I nearly cried in anguish. What actually came out of my throat was probably more like a whimper.

'Working for people who abduct our true and honest English ships.'

'But how?' I recovered enough to ask.

'They have been using a natural phenomenon that can be found in this area, namely that cloud of fog. When a ship sails into it, these villains lift it out of the water using a giant hot air balloon and transport it to France. The balloon is invisible because of the fog.

'Your wife was responsible for ascertaining which ship would be abducted as some of them possessed a new technology or carried unique and advanced equipment. When the ships were deposited on French ground, the crew were put to work in truffle mines and the ship was taken apart. And that is the infamous Norfolk Bermuda Triangle.'

I was shocked.

I watched numbly as Holmes manhandled the woman up and with a malicious glint in his grey eyes leaned in and said, 'You have made a serious mistake choosing Watson as your cover.'

Mary looked at my fiend insolently and smirked, 'You know what they say, Holmes, it's always darkest under the lamp.'

'They also say "wot kakaja żizn parchata"/1/ but that is of no import now.
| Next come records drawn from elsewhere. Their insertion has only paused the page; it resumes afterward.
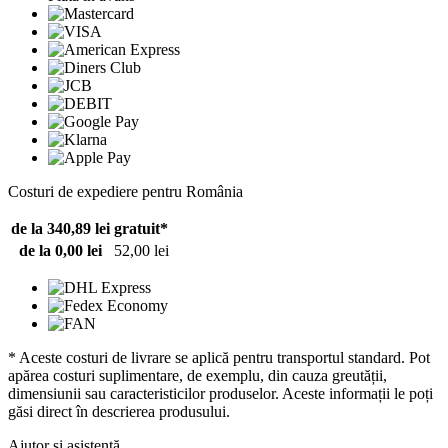
Costuri de expediere pentru România
de la 340,89 lei
gratuit*
de la 0,00 lei
52,00 lei
* Aceste costuri de livrare se aplică pentru transportul standard. Pot
apărea costuri suplimentare, de exemplu, din cauza greutății,
dimensiunii sau caracteristicilor produselor. Aceste informații le poți
găsi direct în descrierea produsului.
Ajutor și asistență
What is important and what you should have kept in mind is that no one messes with my toys without consequences,' he hissed.

I was not sure I wanted to ponder the significance of Holmes's, somewhat possessive, I felt, statement. Then I decided that I really didn't.

'Come, woman. I fancy the Inspector will be extremely glad to see you.'

Holmes roughly dragged Mary by the shoulder. I wanted to protest against such a callous and brutal treatment but Holmes spoke again, 'Don't pity her, Watson. Remember that she only used you for her own nefarious purposes.'

'Mary?' I tentatively asked, not quite believing Holmes's words.

She sighed heavily, 'Yeah, he's right. I quite liked our rumpy pumpy, though,' she winked at me. Holmes scowled. And I saw her for what she really was: amoral and evil French spy. Admittedly, a pretty one but I would not be swayed by that for the second time.

I grabbed her by the other shoulder. 'Let's go, Holmes.'

At the police station Holmes elaborated on his explanation adding that the French hot air balloon – Sinkable Siren – was named after the first English ship that had really sunk in that area.

'Serves them right for having such a stupid name,' he concluded unsympathetically.

'And what about Matthews?' Inspector Barnaby, who for having been woken up at three in the morning managed the alert & ready look surprisingly well, asked.

'He died of natural causes: a heart attack after seeing the balloon. His last words were in fact to mean "sinkable siren" but the chap fell over before he could enunciate them properly. As I sniffed him, however, I could smell a faint trace of perfume that as far as I remembered Mary Watson wore. I smelt it on Watson himself many times before.

'I also found out that Matthews had dirty ears and as a hobby picked his nose. He did not care for his personal hygiene and therefore the perfume could not belong to him but had been rubbed off of somebody else.'

And so the case was closed, Holmes received a standing ovation for his outstanding work and in the morning we returned to London.

I sold the house in which Mary and I had lived and eagerly moved in with my friend again.

I had to sleep on the sofa for the first few nights until Holmes moved his laboratory downstairs but in his defence I must say he did it swiftly and with little fuss. He even offered me his bed instead of sofa but I did not want to impose. Besides, Holmes was a restless sleeper and I did not relish the thought of being woken up by his elbow in my face or his knee in my... well, never mind.

Thus my life returned to the one I knew so well before my marriage, with the added benefit of me having a lot more money now. And as I dozed off in my arm-chair in front of the fireplace, listening to Holmes's familiar voice as he criticised my writing skills again, I thought that all's well that ends well and this adventure ended very well indeed.

The End


/1/ – 3/4 Russian, 1/4 Polish; roughly translated means "what a shitty life".